Introduction: Data on anesthesia management and outcomes associated with peroral endoscopic myotomy (POEM) performed exclusively in the endoscopy unit are limited. In this prospective study, we evaluated the safety of anesthesia management, and the feasibility and efficacy of POEM performed exclusively in the endoscopy unit.

Methods: A single-center prospective study of consecutive patients with achalasia treated with POEM in an endoscopy unit was performed. Safety of anesthesia management and POEM were determined by procedure-related adverse events. Feasibility was assessed by completion rate. Short-term efficacy was established by clinical success (Eckardt score ≤ 3) and by comparing Eckardt and dysphagia scores before and after POEM.

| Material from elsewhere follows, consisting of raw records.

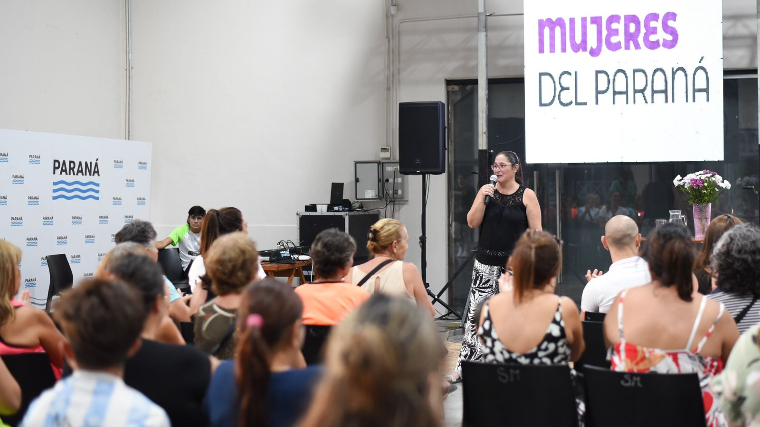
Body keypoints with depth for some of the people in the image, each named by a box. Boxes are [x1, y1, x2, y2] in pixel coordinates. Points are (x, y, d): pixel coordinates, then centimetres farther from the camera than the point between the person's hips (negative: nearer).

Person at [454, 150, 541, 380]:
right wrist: (482, 198, -10)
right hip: (486, 263, 2)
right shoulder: (486, 191, 7)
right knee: (476, 313, -2)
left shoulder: (527, 195, -1)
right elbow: (472, 222, 3)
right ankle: (464, 367, 1)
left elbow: (536, 232, -3)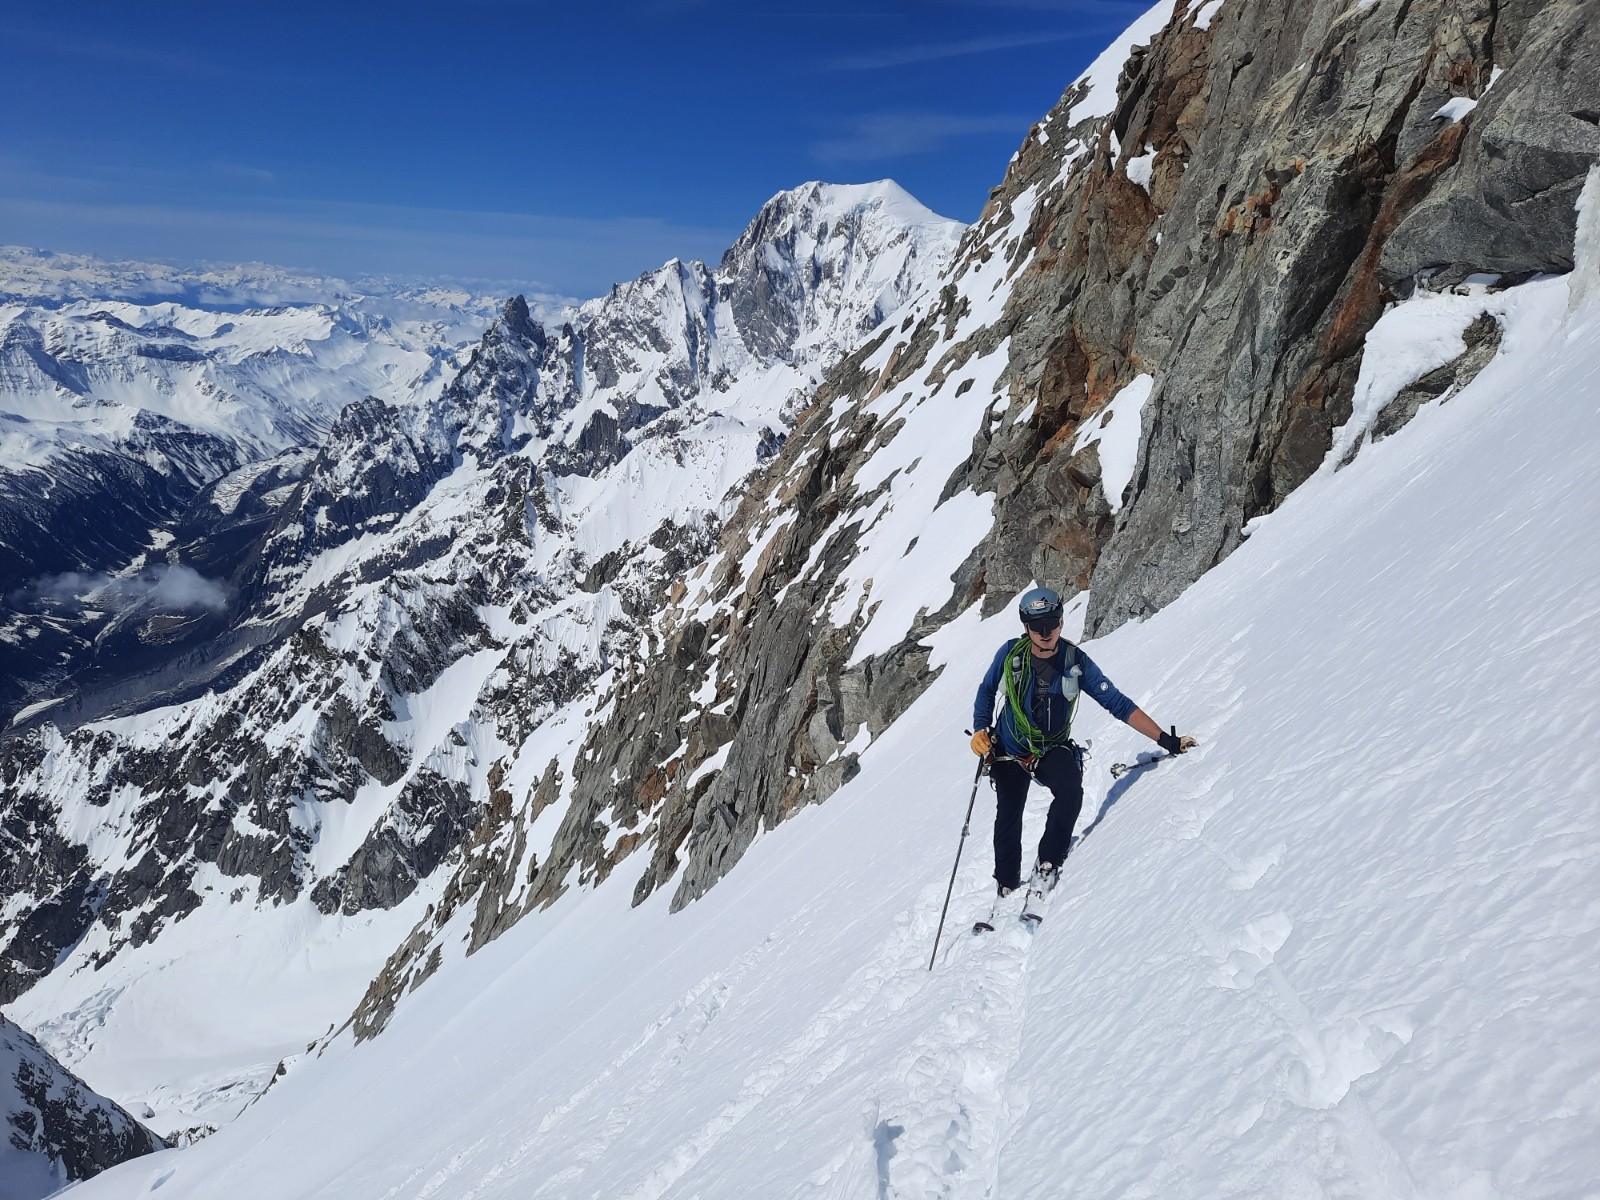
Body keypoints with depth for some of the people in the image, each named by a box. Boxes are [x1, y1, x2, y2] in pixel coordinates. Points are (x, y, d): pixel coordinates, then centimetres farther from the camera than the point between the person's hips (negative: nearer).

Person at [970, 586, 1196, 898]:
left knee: (1071, 792, -28)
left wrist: (1166, 740, -18)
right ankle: (1007, 886, 22)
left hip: (1052, 750, 0)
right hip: (1010, 750, 1)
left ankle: (1048, 864, -6)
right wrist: (981, 730, -10)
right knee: (1008, 817, -3)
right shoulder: (1011, 654, -14)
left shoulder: (1076, 661, -14)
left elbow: (1117, 703, -13)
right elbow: (986, 691, 4)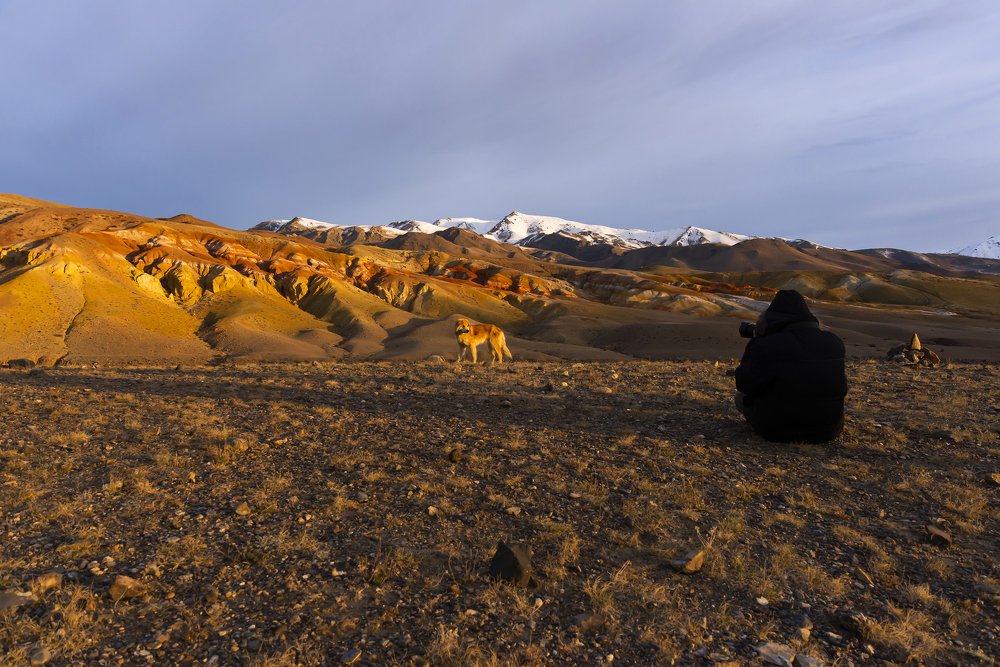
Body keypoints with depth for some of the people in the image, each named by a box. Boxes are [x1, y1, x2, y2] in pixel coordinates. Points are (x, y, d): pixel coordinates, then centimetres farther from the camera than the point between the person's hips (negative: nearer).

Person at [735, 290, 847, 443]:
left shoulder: (766, 346, -22)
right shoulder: (835, 343, -6)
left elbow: (744, 385, -9)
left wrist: (755, 342, 1)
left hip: (778, 432, -4)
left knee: (741, 396, 22)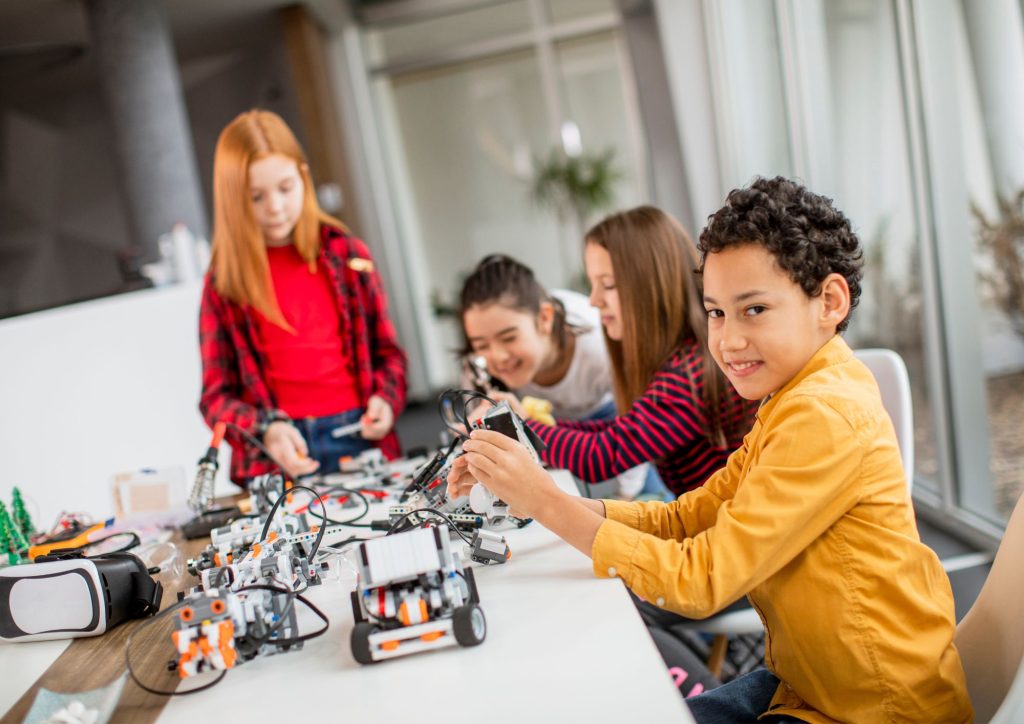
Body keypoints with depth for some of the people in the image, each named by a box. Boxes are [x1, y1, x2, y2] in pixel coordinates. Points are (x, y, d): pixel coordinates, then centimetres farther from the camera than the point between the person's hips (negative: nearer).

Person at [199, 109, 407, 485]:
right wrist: (265, 430, -15)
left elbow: (386, 351, 15)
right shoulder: (224, 282, 4)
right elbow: (217, 396, 3)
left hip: (358, 438, 1)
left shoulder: (346, 254, 9)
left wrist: (385, 401, -3)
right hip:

Results: Patients (n = 52) underwent POEM under general anesthesia with endotracheal intubation and positive pressure ventilation. Aspiration was prevented by keeping patients on a clear liquid diet before the procedure without requiring a prior esophagogastroduodenoscopy for esophageal content clearance. POEM completion rate was 96 % (50/52 patients). There was no post-POEM bleeding. Postprocedure leak was observed in one patient (3 %). Four patients (7.7 %) experienced mucosal injury, three of them were treated uneventfully endoscopically and one required laparoscopic repair. Clinical success was achieved in 88 % of patients. There was a significant decrease in the mean Eckardt score (8.1 to 1.4) and dysphagia score (2.4 to 0.4) (P < 0.0001) at the one month follow up after POEM.

Conclusion: Anesthesia management of POEM is safe in the endoscopy unit and aspiration can be prevented without requiring prior esophagogastroduodenoscopy for esophageal content clearance. Overall, POEM performed by a gastroenterologist in the endoscopy unit was feasible and effective for the treatment of achalasia.